What this task involves: Give the text lines of the data as a JSON list of strings, one string per line with blank lines omitted, starting at the first line of the data and stopping after the line that contains "عبدالفتاح إسماعيل… حين". Leave the pictures out of the answer.

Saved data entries
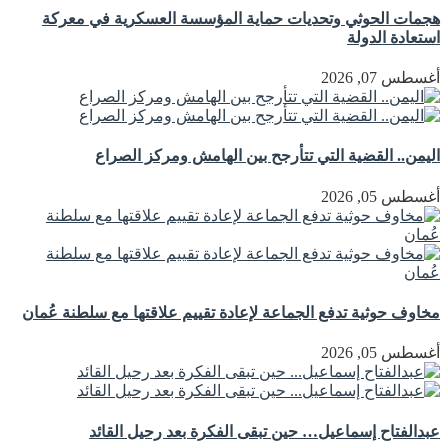
هجمات الحوثي وتحديات حماية المؤسسة العسكرية في معركة
استعادة الدولة
أغسطس 07, 2026
اليمن.. القضية التي تتأرجح بين الهامش ومركز الصراع
أغسطس 05, 2026
مخاوف حوثية تدفع الجماعة لإعادة تقييم علاقتها مع سلطنة عُمان
أغسطس 05, 2026
عبدالفتاح إسماعيل… حين تبقى الفكرة بعد رحيل القائد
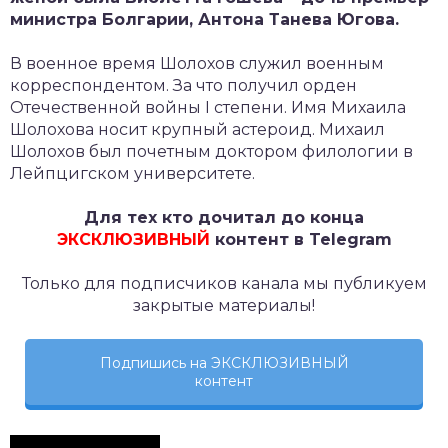
министра Болгарии, Антона Танева Югова.
В военное время Шолохов служил военным
корреспондентом. За что получил орден
Отечественной войны I степени. Имя Михаила
Шолохова носит крупный астероид. Михаил
Шолохов был почетным доктором филологии в
Лейпцигском университете.
Для тех кто дочитал до конца
ЭКСКЛЮЗИВНЫЙ
контент в Telegram
Только для подписчиков канала мы публикуем
закрытые материалы!
Подпишись на ЭКСКЛЮЗИВНЫЙ
контент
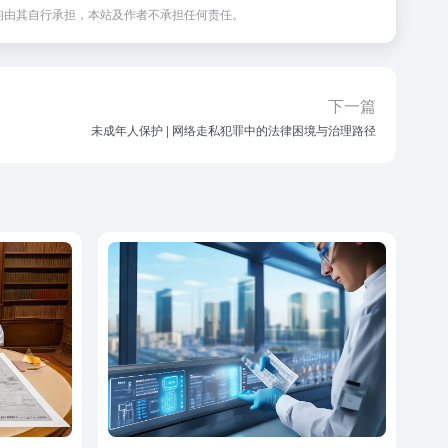
均由其自行承担，本站及作者不承担任何责任。
下一篇
未成年人保护 | 网络走私犯罪中的法律困境与治理路径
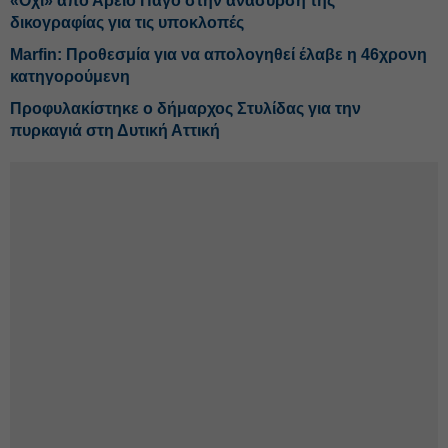
«Οχι» από Αρειο Πάγο στην ανάσυρση της
δικογραφίας για τις υποκλοπές
Marfin: Προθεσμία για να απολογηθεί έλαβε η 46χρονη
κατηγορούμενη
Προφυλακίστηκε ο δήμαρχος Στυλίδας για την
πυρκαγιά στη Δυτική Αττική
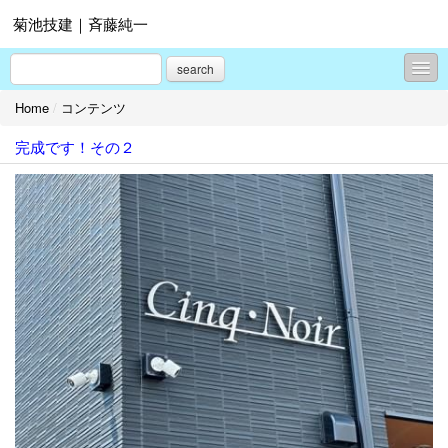
菊池技建｜斉藤純一
search
Home
/
コンテンツ
コンテンツ
完成です！その２
プロフィール
お問合せ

The completed task:
[
  "هجمات الحوثي وتحديات حماية المؤسسة العسكرية في معركة",
  "استعادة الدولة",
  "أغسطس 07, 2026",
  "اليمن.. القضية التي تتأرجح بين الهامش ومركز الصراع",
  "أغسطس 05, 2026",
  "مخاوف حوثية تدفع الجماعة لإعادة تقييم علاقتها مع سلطنة عُمان",
  "أغسطس 05, 2026",
  "عبدالفتاح إسماعيل… حين تبقى الفكرة بعد رحيل القائد"
]